Some notable items from this insane game in San Antonio in May:

  • Golden State shot 14-24 (58%) from the free throw line
  • Golden State is a 79% free throw-shooting team on the regular season (good enough for fourth in the league)
  • Boris Diaw: The big Frenchman had a series of big plays that helped this Spurs team achieve victory:
    • He somehow became the only Spurs player able conceive of not leaving his feet to guard Steph Curry. At the 1:22 mark in the fourth quarter, with GSW up five, Curry attempted a little shake move and pull up on Diaw; likely underestimating his defender’s length and discipline. Diaw blocked the shot without leaving the ground.
    • He went to the line and hit a pair of FTs to bring the Spurs to within one late in the 4th.
    • Diaw set the screen to free up Danny Green for the OT-forcing three.
    • He was on the floor for all of both OTs, contributed rebounds, screens and a clutch three.

There were heroes on both teams.
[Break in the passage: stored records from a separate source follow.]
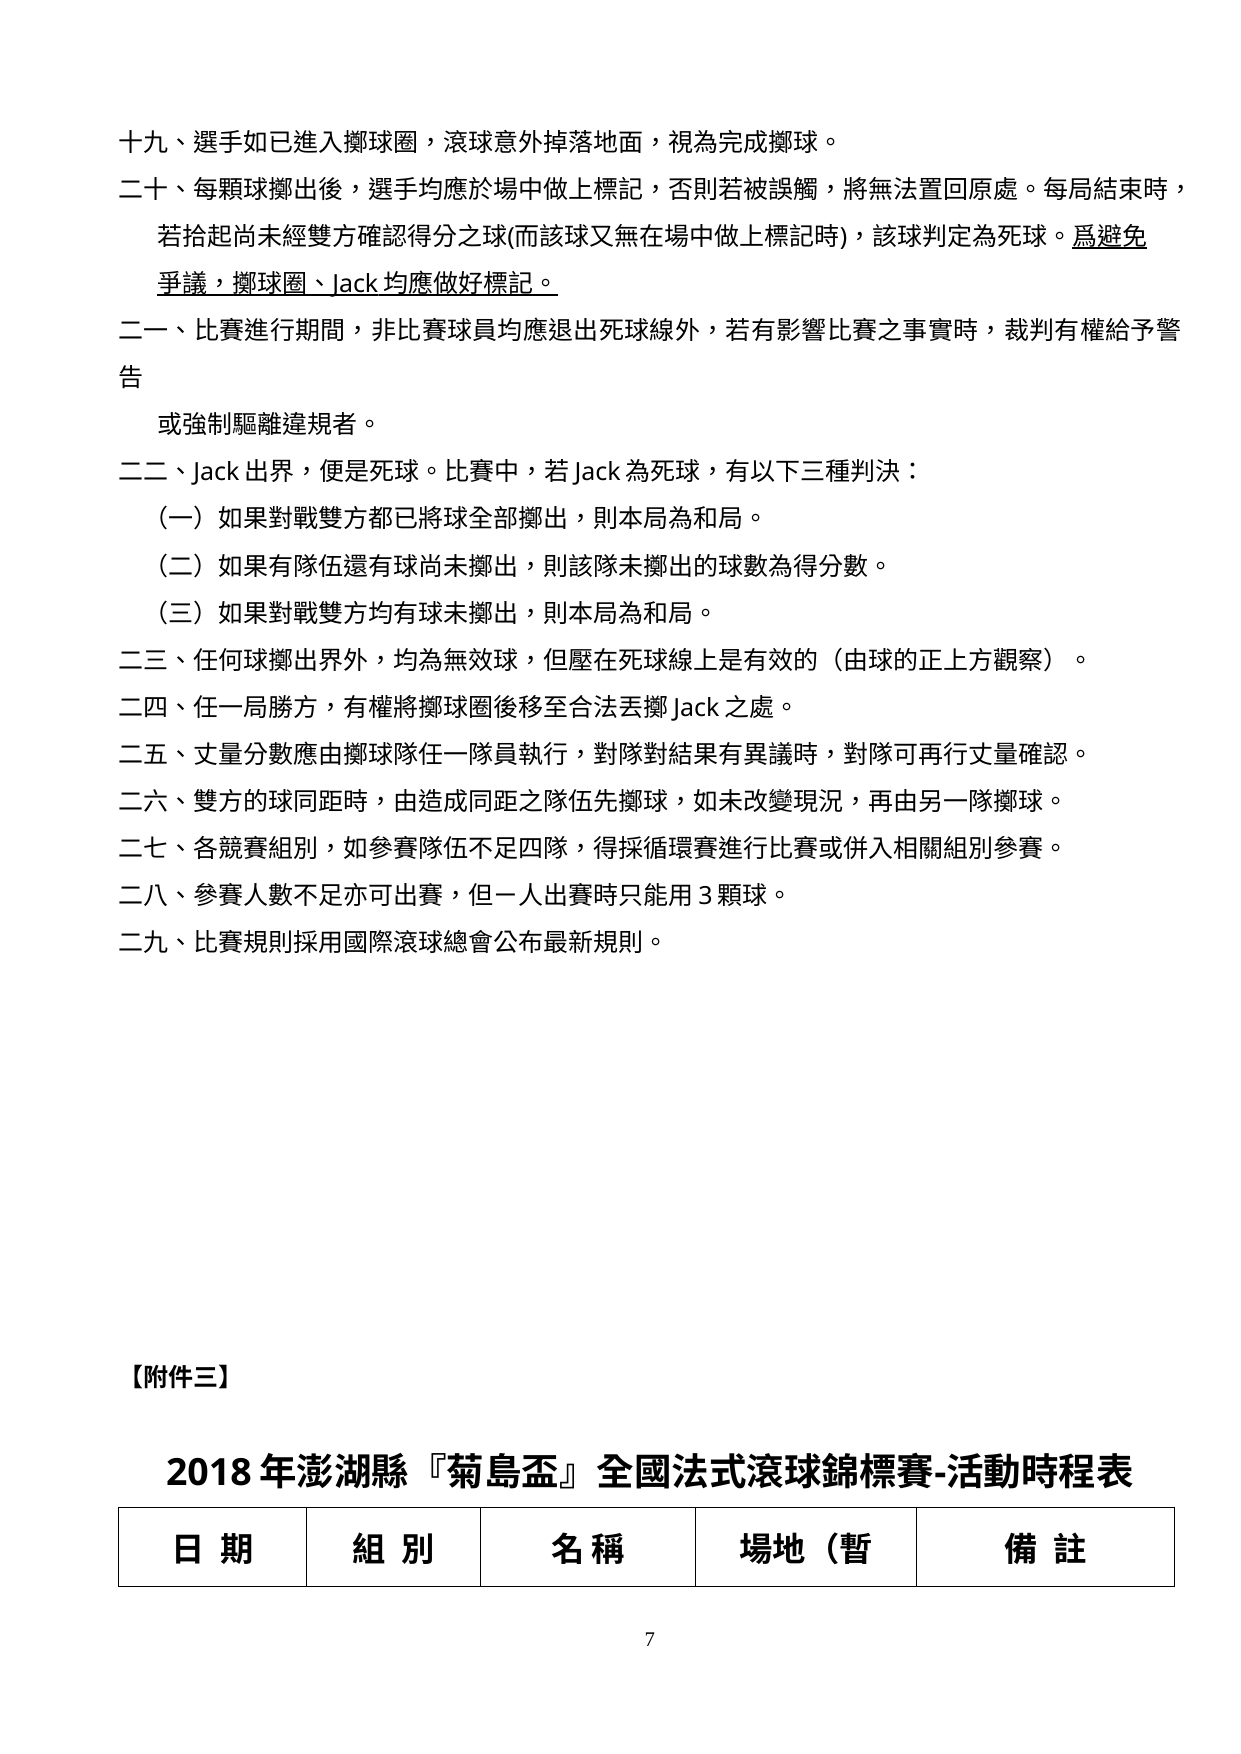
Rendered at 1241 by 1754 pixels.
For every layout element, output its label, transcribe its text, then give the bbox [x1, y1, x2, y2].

table_header 場地（暫定） [696, 1508, 916, 1586]
text 二一、比賽進行期間，非比賽球員均應退出死球線外，若有影響比賽之事實時，裁判有權給予警告 [118, 311, 1181, 394]
text 二八、參賽人數不足亦可出賽，但ㄧ人出賽時只能用3顆球。 [118, 876, 1181, 912]
text 爭議，擲球圈、Jack均應做好標記。 [118, 263, 1181, 300]
text 二三、任何球擲出界外，均為無效球，但壓在死球線上是有效的（由球的正上方觀察）。 [118, 640, 1181, 676]
table_header 組 別 [307, 1508, 480, 1586]
text 二五、丈量分數應由擲球隊任一隊員執行，對隊對結果有異議時，對隊可再行丈量確認。 [118, 734, 1181, 771]
text 十九、選手如已進入擲球圈，滾球意外掉落地面，視為完成擲球。 [118, 122, 1181, 158]
text 二十、每顆球擲出後，選手均應於場中做上標記，否則若被誤觸，將無法置回原處。每局結束時， [118, 169, 1181, 206]
table_header 日 期 [119, 1508, 306, 1586]
text 【附件三】 [118, 1357, 1181, 1393]
text （二）如果有隊伍還有球尚未擲出，則該隊未擲出的球數為得分數。 [118, 546, 1181, 582]
text 二九、比賽規則採用國際滾球總會公布最新規則。 [118, 923, 1181, 959]
table_header 備 註 [917, 1508, 1174, 1586]
text 二六、雙方的球同距時，由造成同距之隊伍先擲球，如未改變現況，再由另一隊擲球。 [118, 781, 1181, 818]
text 2018年澎湖縣『菊島盃』全國法式滾球錦標賽-活動時程表 [118, 1432, 1181, 1507]
table_header 名 稱 [481, 1508, 695, 1586]
text （一）如果對戰雙方都已將球全部擲出，則本局為和局。 [118, 499, 1181, 535]
text 二七、各競賽組別，如參賽隊伍不足四隊，得採循環賽進行比賽或併入相關組別參賽。 [118, 828, 1181, 865]
text 二二、Jack出界，便是死球。比賽中，若Jack為死球，有以下三種判決： [118, 452, 1181, 488]
text （三）如果對戰雙方均有球未擲出，則本局為和局。 [118, 593, 1181, 629]
text 若拾起尚未經雙方確認得分之球(而該球又無在場中做上標記時)，該球判定為死球。爲避免 [118, 216, 1181, 253]
text 或強制驅離違規者。 [118, 405, 1181, 441]
text 二四、任一局勝方，有權將擲球圈後移至合法丟擲Jack之處。 [118, 687, 1181, 723]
Ginobili, Parker and Curry were special tonight, but in the thick history making moments, Diaw’s hand never shook. He played intelligent, confident basketball and is a big reason the Spurs are up 1-0 in this series.  

I’ll close this with a line from Jim Morrison that embodies unknowing excitement of tonight and hopefully the days to come: I don’t know what’s gonna happen man, but I wanna have my kicks before the whole shithouse goes up in flames…Alright!